[Prompt] Lines with the word "Bügelverschlussflasche" are the ones wanted. Copy each of them from the entries below.

Entries taken from a collection
- Opening Delimiter -

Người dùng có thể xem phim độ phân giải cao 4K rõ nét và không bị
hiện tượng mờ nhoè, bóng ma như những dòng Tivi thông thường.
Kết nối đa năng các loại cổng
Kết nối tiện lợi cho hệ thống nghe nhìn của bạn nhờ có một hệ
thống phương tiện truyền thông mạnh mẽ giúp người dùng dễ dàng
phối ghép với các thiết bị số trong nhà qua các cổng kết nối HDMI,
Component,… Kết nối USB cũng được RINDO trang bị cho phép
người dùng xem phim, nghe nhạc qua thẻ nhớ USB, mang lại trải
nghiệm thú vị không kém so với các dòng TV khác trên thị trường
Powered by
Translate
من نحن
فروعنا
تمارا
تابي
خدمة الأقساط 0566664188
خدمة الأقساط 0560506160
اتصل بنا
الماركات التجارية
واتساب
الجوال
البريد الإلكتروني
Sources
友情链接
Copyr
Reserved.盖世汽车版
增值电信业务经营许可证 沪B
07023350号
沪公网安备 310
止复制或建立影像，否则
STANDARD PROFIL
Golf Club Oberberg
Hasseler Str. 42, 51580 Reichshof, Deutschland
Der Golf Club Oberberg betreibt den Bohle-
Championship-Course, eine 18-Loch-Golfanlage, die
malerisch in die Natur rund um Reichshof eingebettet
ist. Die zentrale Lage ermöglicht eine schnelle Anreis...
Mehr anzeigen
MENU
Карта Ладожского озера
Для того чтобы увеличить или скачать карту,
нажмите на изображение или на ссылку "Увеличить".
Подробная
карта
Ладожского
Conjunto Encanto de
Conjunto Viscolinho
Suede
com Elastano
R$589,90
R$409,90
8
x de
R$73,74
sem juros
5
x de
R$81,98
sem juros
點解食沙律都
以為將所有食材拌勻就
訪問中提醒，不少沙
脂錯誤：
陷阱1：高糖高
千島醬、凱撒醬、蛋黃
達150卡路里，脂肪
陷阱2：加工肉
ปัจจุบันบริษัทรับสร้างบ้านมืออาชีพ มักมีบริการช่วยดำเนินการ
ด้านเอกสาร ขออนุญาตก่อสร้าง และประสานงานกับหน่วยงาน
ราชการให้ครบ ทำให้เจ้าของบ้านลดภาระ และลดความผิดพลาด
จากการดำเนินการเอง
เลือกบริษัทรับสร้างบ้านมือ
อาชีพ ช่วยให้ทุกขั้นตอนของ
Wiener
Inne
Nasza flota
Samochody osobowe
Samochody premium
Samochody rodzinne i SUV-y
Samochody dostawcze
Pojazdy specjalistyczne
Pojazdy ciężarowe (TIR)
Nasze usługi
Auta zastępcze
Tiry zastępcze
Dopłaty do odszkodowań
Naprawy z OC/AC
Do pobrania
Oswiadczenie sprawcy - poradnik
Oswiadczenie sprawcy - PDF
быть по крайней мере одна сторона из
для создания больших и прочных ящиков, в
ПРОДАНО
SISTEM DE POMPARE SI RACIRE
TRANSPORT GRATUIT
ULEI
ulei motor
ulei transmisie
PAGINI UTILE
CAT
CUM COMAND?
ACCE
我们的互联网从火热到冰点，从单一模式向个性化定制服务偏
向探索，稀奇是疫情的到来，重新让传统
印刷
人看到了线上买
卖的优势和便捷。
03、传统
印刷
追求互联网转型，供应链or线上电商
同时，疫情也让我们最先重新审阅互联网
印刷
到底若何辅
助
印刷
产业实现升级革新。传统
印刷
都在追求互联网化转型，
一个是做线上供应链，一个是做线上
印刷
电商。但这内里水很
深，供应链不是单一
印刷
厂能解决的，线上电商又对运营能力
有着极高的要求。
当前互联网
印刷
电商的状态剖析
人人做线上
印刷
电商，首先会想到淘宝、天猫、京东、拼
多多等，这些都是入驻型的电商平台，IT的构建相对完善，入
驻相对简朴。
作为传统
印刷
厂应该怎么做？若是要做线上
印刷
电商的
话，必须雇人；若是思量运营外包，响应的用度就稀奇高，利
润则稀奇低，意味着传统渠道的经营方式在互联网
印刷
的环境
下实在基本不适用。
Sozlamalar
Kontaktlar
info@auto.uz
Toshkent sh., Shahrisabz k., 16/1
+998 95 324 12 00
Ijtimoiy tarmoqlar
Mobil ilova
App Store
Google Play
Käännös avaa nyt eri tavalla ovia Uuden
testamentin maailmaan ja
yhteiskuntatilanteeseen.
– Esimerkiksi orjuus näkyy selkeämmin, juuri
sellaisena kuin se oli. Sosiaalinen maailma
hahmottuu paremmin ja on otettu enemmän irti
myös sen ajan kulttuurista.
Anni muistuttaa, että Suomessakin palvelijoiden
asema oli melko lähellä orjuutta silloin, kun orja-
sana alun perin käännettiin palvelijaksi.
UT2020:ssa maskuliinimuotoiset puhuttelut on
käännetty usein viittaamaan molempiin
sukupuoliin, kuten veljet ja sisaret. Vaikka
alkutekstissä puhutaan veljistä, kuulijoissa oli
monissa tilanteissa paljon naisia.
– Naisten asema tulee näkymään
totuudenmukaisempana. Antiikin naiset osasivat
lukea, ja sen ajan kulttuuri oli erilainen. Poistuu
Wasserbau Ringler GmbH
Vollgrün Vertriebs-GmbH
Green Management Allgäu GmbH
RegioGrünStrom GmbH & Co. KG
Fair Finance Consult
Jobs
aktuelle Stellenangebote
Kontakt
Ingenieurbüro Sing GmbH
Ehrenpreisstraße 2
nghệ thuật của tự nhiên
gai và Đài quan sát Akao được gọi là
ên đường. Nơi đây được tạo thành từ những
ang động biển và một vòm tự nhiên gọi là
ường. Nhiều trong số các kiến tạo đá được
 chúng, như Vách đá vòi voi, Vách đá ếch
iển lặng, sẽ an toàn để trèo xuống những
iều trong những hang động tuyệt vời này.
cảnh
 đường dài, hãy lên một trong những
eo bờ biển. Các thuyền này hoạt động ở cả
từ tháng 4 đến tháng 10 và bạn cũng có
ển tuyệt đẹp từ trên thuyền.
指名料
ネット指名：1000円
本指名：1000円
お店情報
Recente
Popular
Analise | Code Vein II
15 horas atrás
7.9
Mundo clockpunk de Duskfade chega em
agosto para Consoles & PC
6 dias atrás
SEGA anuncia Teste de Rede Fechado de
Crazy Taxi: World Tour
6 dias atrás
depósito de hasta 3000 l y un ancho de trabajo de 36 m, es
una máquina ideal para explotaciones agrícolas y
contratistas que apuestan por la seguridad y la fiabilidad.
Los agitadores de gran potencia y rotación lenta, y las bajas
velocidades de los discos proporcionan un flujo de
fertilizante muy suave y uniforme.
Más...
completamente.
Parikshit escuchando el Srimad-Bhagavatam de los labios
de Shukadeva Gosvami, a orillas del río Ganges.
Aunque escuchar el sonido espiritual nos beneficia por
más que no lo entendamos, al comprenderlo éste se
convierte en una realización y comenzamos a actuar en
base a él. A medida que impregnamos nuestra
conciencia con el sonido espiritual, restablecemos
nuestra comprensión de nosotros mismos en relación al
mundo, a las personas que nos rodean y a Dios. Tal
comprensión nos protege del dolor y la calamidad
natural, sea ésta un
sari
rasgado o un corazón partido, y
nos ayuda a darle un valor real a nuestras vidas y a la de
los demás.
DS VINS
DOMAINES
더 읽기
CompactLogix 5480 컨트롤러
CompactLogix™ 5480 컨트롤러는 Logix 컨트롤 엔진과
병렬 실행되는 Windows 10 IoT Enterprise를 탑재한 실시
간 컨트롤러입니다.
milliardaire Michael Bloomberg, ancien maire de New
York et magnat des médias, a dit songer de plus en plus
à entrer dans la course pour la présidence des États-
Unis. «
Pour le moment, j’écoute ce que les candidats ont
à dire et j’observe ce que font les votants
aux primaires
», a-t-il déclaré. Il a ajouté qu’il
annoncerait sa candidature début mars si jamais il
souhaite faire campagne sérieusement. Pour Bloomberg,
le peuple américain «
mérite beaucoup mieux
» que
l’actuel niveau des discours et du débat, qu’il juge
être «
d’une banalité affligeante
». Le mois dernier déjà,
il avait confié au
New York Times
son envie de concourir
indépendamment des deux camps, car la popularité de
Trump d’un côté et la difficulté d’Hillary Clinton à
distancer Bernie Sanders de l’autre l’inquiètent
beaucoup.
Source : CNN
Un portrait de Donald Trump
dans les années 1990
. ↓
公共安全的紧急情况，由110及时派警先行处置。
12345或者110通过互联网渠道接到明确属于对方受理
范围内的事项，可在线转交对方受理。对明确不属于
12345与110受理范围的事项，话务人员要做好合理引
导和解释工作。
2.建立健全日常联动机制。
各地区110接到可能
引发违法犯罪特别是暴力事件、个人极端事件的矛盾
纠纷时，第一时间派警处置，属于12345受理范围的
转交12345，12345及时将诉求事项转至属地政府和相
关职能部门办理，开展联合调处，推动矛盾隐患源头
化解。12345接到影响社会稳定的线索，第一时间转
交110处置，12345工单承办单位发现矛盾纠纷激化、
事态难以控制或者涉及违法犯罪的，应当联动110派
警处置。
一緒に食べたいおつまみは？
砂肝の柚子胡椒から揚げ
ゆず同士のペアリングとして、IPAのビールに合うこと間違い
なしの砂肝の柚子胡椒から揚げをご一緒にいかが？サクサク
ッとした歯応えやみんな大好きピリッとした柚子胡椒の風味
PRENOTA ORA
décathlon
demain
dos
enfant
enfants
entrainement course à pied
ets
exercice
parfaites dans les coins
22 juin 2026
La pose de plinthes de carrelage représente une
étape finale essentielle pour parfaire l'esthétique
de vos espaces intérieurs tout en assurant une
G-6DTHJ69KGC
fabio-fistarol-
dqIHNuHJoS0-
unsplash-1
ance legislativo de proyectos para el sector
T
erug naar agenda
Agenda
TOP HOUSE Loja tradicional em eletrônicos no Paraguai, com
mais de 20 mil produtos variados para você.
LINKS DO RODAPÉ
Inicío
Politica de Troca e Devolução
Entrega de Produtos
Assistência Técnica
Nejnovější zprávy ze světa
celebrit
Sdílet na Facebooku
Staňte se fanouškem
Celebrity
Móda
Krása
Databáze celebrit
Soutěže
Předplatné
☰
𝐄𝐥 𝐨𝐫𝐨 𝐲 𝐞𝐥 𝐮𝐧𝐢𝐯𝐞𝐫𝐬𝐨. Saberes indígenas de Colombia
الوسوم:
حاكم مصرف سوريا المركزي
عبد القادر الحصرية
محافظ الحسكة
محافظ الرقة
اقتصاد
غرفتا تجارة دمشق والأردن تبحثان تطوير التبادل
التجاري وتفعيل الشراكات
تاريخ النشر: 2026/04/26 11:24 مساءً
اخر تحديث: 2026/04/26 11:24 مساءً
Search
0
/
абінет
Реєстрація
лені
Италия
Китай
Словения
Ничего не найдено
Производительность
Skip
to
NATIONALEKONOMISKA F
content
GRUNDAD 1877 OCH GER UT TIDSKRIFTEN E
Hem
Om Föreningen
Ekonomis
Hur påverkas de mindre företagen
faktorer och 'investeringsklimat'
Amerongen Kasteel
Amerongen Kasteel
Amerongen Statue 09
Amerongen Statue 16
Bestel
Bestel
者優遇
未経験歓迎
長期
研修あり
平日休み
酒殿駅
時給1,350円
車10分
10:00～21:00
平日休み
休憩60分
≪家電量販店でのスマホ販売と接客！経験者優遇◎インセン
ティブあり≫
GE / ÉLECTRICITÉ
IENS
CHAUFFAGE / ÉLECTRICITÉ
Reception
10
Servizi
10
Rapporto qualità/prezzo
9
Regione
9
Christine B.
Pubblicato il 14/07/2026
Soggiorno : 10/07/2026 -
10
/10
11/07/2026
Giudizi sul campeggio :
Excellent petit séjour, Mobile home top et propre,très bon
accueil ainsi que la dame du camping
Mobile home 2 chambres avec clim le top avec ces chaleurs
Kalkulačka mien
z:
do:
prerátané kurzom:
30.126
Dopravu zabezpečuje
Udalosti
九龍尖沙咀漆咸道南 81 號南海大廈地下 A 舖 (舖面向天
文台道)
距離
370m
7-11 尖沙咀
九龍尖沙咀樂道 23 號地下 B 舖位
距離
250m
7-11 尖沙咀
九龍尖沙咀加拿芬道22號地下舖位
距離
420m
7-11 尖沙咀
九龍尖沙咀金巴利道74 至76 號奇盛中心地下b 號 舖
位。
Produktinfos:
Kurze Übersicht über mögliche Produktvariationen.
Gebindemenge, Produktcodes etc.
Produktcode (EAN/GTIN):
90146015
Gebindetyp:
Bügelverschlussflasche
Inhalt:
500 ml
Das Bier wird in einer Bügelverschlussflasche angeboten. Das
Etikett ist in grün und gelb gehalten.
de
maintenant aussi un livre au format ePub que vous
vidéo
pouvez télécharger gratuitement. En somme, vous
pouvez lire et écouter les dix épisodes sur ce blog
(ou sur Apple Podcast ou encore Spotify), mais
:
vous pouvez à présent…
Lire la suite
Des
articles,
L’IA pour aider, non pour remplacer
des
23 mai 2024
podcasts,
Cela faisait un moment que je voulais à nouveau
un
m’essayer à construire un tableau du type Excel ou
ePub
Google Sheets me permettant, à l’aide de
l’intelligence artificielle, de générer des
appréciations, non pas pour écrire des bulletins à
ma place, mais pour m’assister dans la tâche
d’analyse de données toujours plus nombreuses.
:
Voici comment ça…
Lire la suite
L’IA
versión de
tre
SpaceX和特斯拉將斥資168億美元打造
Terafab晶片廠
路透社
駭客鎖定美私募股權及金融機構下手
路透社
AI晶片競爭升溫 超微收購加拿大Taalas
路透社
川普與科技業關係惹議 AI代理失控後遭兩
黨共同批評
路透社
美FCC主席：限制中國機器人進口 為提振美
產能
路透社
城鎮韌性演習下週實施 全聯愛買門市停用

- Closing Delimiter -

[Answer to this problem]
Bügelverschlussflasche
Das Bier wird in einer Bügelverschlussflasche angeboten. Das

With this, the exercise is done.